Can I be charged for what I say?

This is a very common question.
There is no easy answer.
The law says that you have to commit some type of “physical” action that “interferes” with a police officer’s performance.
However, the law also says that a “threat” can be enough to interfere.
For example, if you threaten a police officer with your “words” in such a way that he/she cannot perform their job, you may face Obstruction of Justice charge. If you’re in this situation, call us. We’re here to help!

Any difference between
obstruction of justice & Obstruction the administration of justice?


In New Jersey, these two phrases or terms are interchangeable.

Obstruction of Justice, Resisting Arrest & Eluding

We call these three charges: The Triplets

When you get one charge, you will usually get charged with all three.  
Resisting Arrest & Eluding charges will almost always accompany Obstruction of Justice charges.

All of these charges arise from the way you interacted with the police officer. If you try to run (eluding) from the police, then you are “interfering” with a police officer’s job.

If you refuse to be handcuffed, then you are also “interfering? with the police officer’s job.

Starting to see a pattern here?


Legal Defenses To obstruction of justice Charges

Every Obstruction of Justice case is fact-sensitive.

This means that your case will be completely unique.

We need to meet with you and hear your story. 
Here are some of the questions we will ask you:

  • How did you interact with the police officer?
  • Was there a communication problem?
  • Did the police officer have an accent or speak in such a way that you could not understand his/her instructions?
  • Was your “interference” with the police officer intentional?

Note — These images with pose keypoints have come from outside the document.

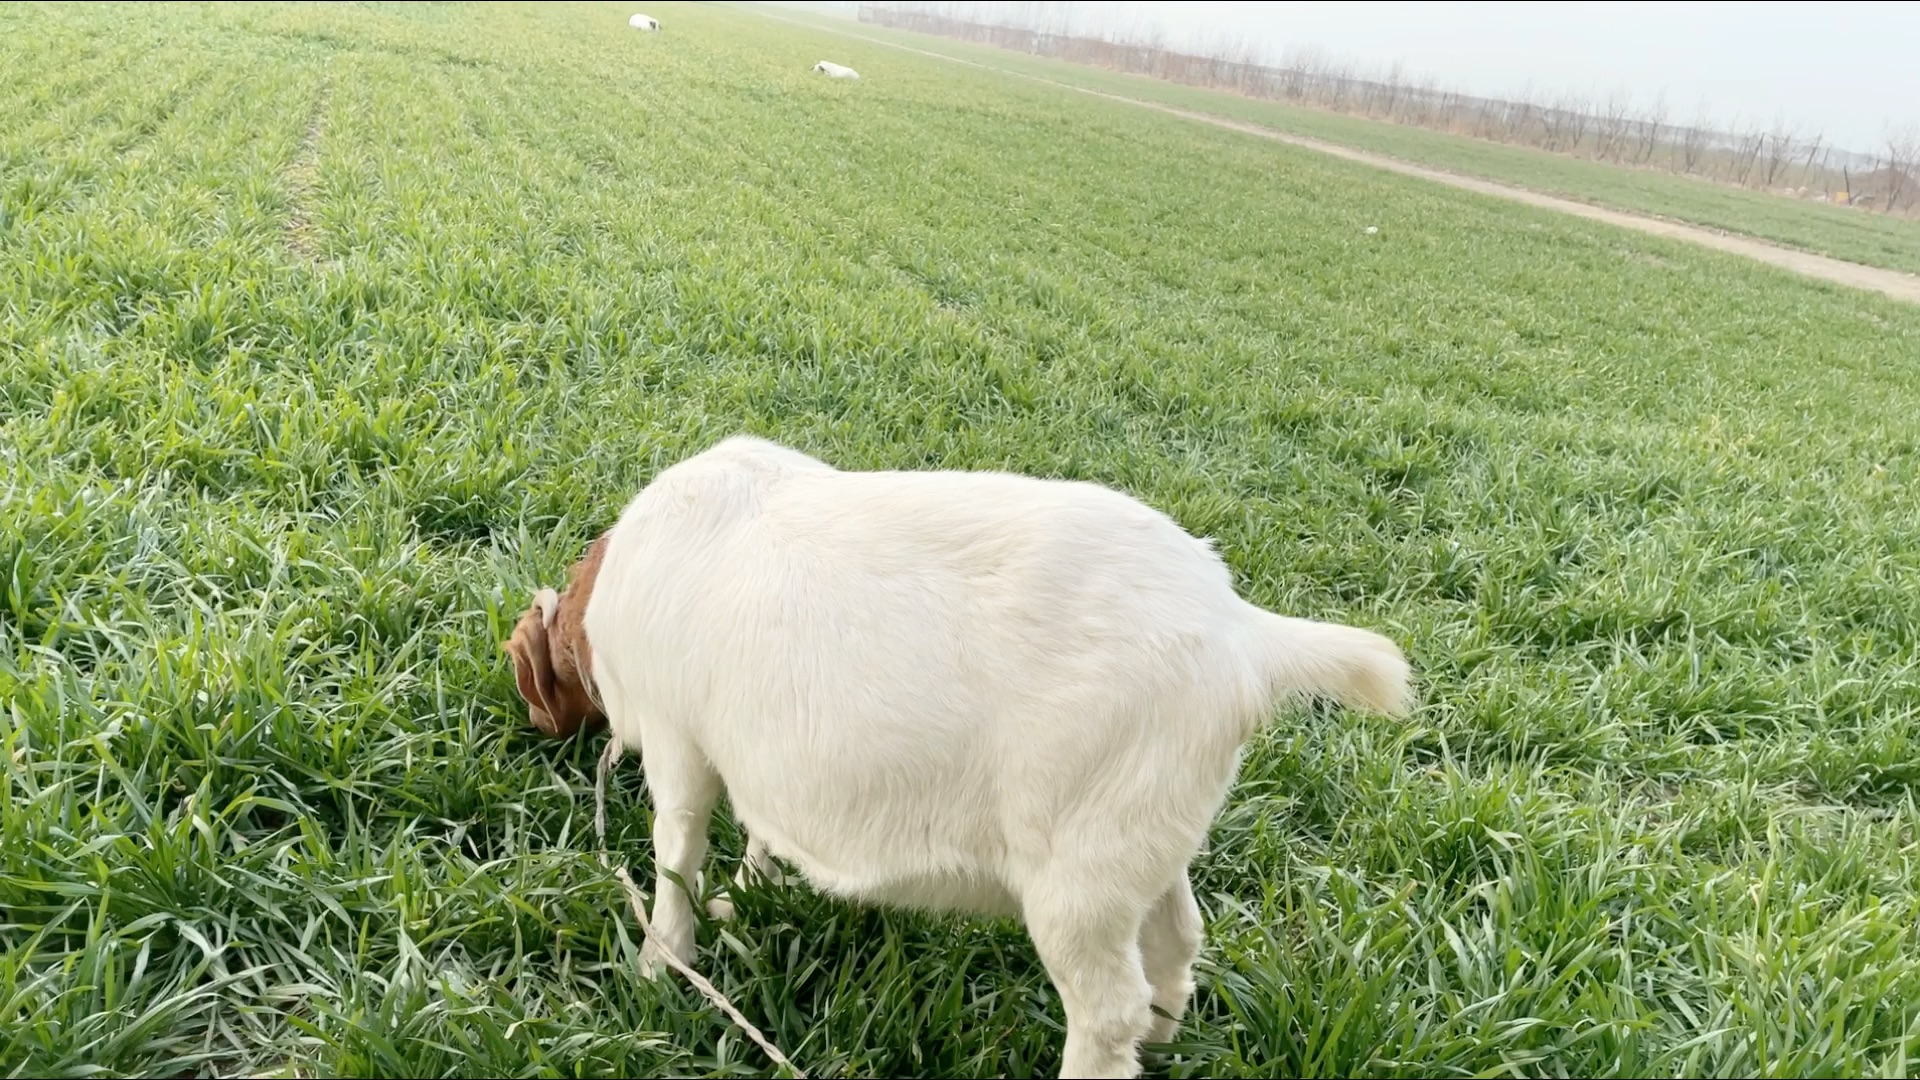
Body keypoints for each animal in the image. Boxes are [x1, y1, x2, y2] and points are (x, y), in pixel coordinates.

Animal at [506, 434, 1413, 1076]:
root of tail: (1246, 638)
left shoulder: (677, 739)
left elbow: (677, 850)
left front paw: (661, 962)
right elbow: (759, 825)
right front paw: (747, 893)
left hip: (1077, 872)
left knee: (1106, 1009)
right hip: (1143, 833)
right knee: (1175, 942)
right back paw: (1160, 1046)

important tip: Be Patient. You will Get Your Day in Court

Remember, a police officer has a very dangerous job.
He or she needs to make split-second decisions under extreme pressure.
If a police officer begins to place handcuffs on you, be patient, you’ll get your day in court.
You just create more problems for yourself when you argue with or insult a police officer.
And never push a police officer!
If you do, you’ll be facing Aggravated Assault charges.